« Dahmer », « The Crown », « Le Serpent » ou encore « Le Jeu de la dame ». Étendard des plateformes de streaming, les adaptations de fait réel font sensation ces dernières années. Il faut dire que le public est friand de faits divers reproduits, en atteste le succès vertigineux de Dahmer, en tête des programmes les plus regardés sur Netflix dans 92 pays. Seulement, les procès s’enchaînent pour les plateformes : la frontière entre liberté d’expression, diffamation et plagiat semble plus que jamais trouble. Tour d’horizon de ses productions qui plongent les mastodontes du streaming dans la tourmente.

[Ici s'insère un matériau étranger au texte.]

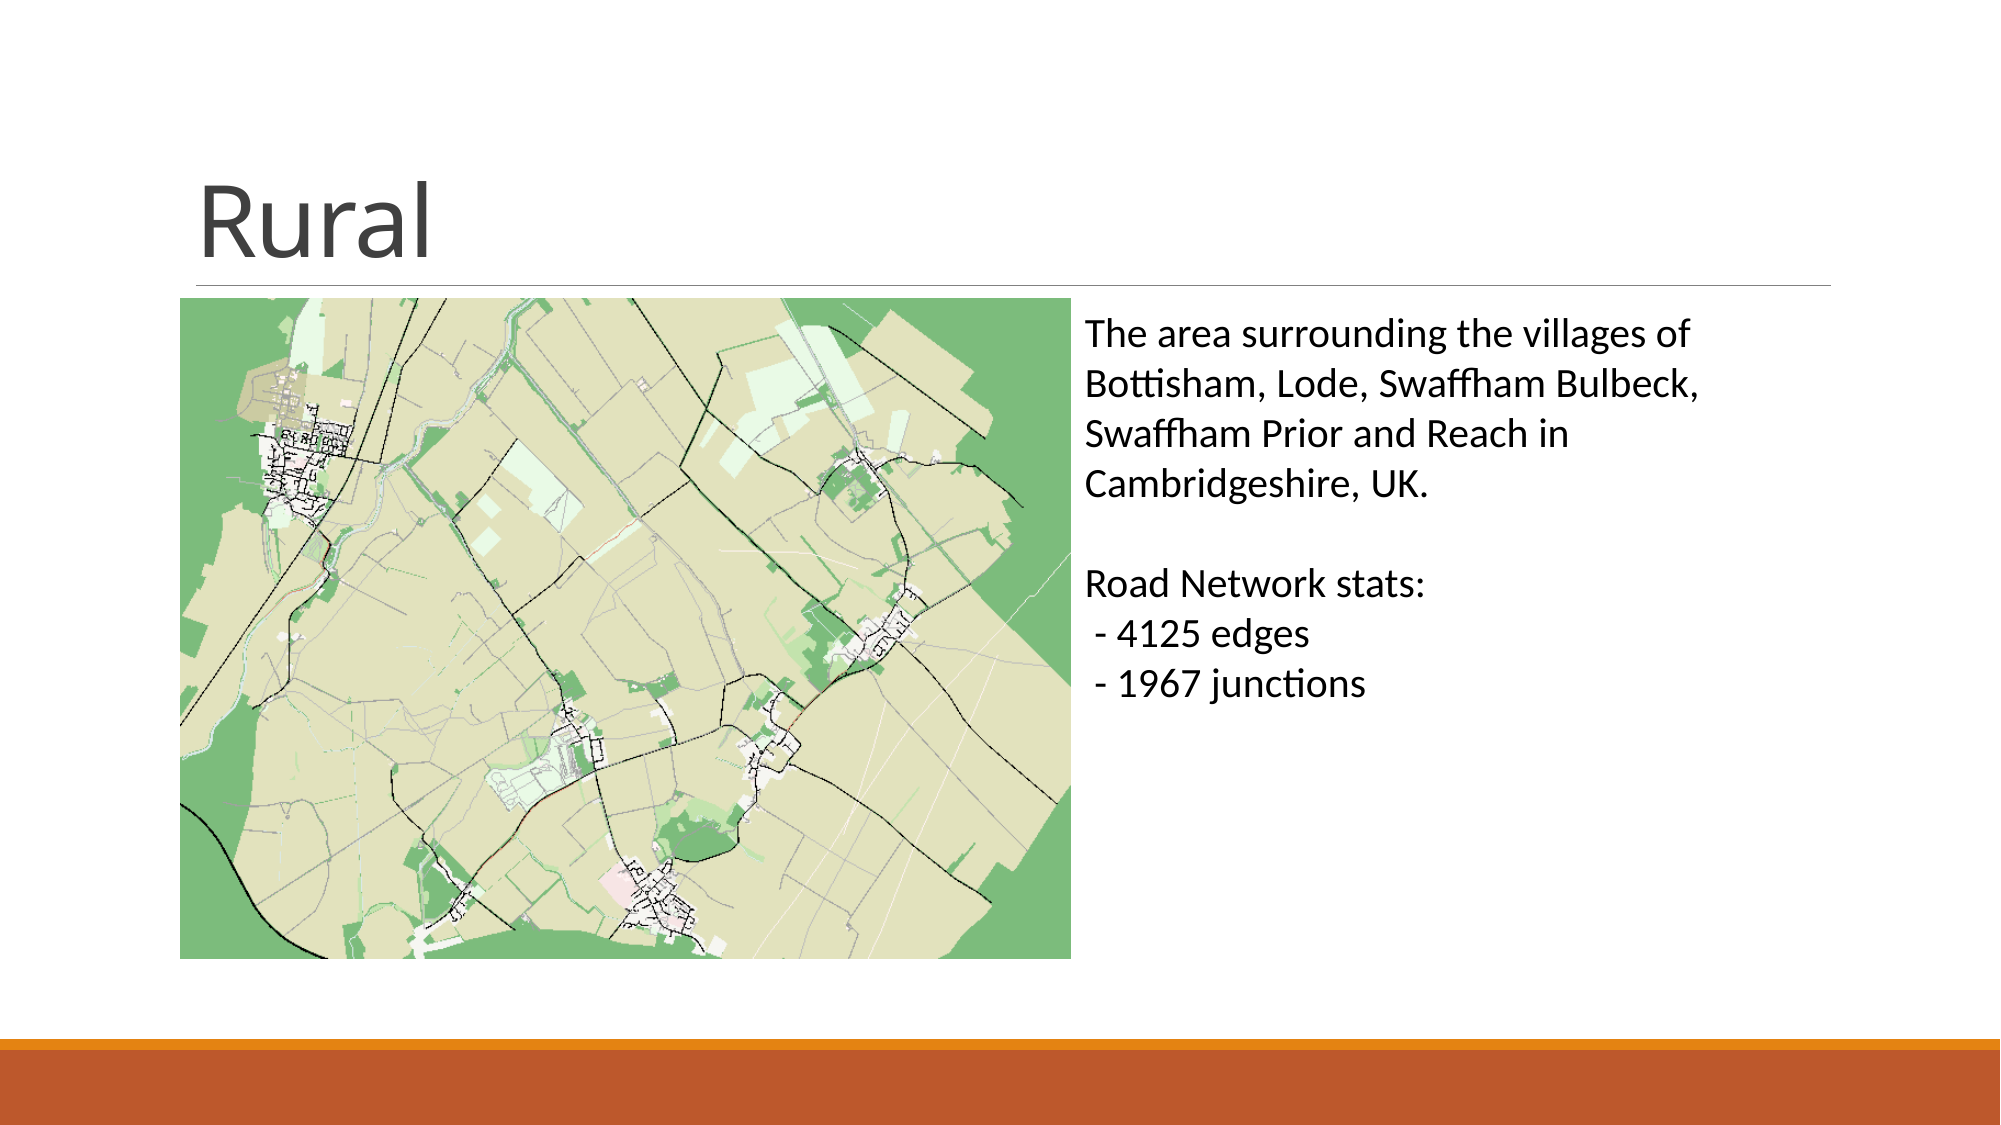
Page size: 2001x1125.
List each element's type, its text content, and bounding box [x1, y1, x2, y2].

text_box The area surrounding the villages of Bottisham, Lode, Swaffham Bulbeck, Swaffham Prior and Reach in Cambridgeshire, UK. Road Network stats: - 4125 edges - 1967 junctions [1078, 298, 1847, 764]
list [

« SI JUSTIFIER UN CAS DE PLAGIAT EST DÉLICAT, IL N’EN RESTE PAS MOINS UN DÉLIT »
DE LA FICTION À LA DIFFAMATION
Avant d’aller plus loin, un rappel de vocabulaire est nécessaire. Comme on peut le lire dans le dictionnaire Robert, la fiction est « une création de l’imagination, une construction de l’imaginaire ».
Ensuite, selon la loi du 21 juillet 1881, la diffamation est un « concept juridique désignant un fait qui porte atteinte à l’honneur et à la considération d’une personne physique ou morale ». La différence paraît claire.
Toutefois, lorsqu’une série est « librement inspirée de faits réels », comment estimer qu’elle résulte uniquement d’une construction de l’irréel ?
Demandez donc à la championne d’échec Nona Gaprindashvili, à l’ancienne procureure de Manhattan Linda Fairstein ou encore à Rachel Williams, une ex-journaliste de Vanity Fair, ce qu’elle en pense. Cette dernière, incarnée par Katie Lowes dans la série « Inventing Anna », porte plainte fin août 2022 pour diffamation contre Netflix devant le tribunal fédéral du Delaware.
En cause, sa représentation « totalement fausse et dégradante », lui donnant l’image d’une femme « cupide » et « profiteuse » dans la série.
Elle pointe aussi du doigt les mensonges et les erreurs racontés dans « Inventing Anna », où Katie joue l’ex-meilleure amie de l’arnaqueuse Anna Delvey - jeune femme russe, qui escroqua plusieurs milliers de dollars à des jeunes new-yorkais faisant partie de la haute société.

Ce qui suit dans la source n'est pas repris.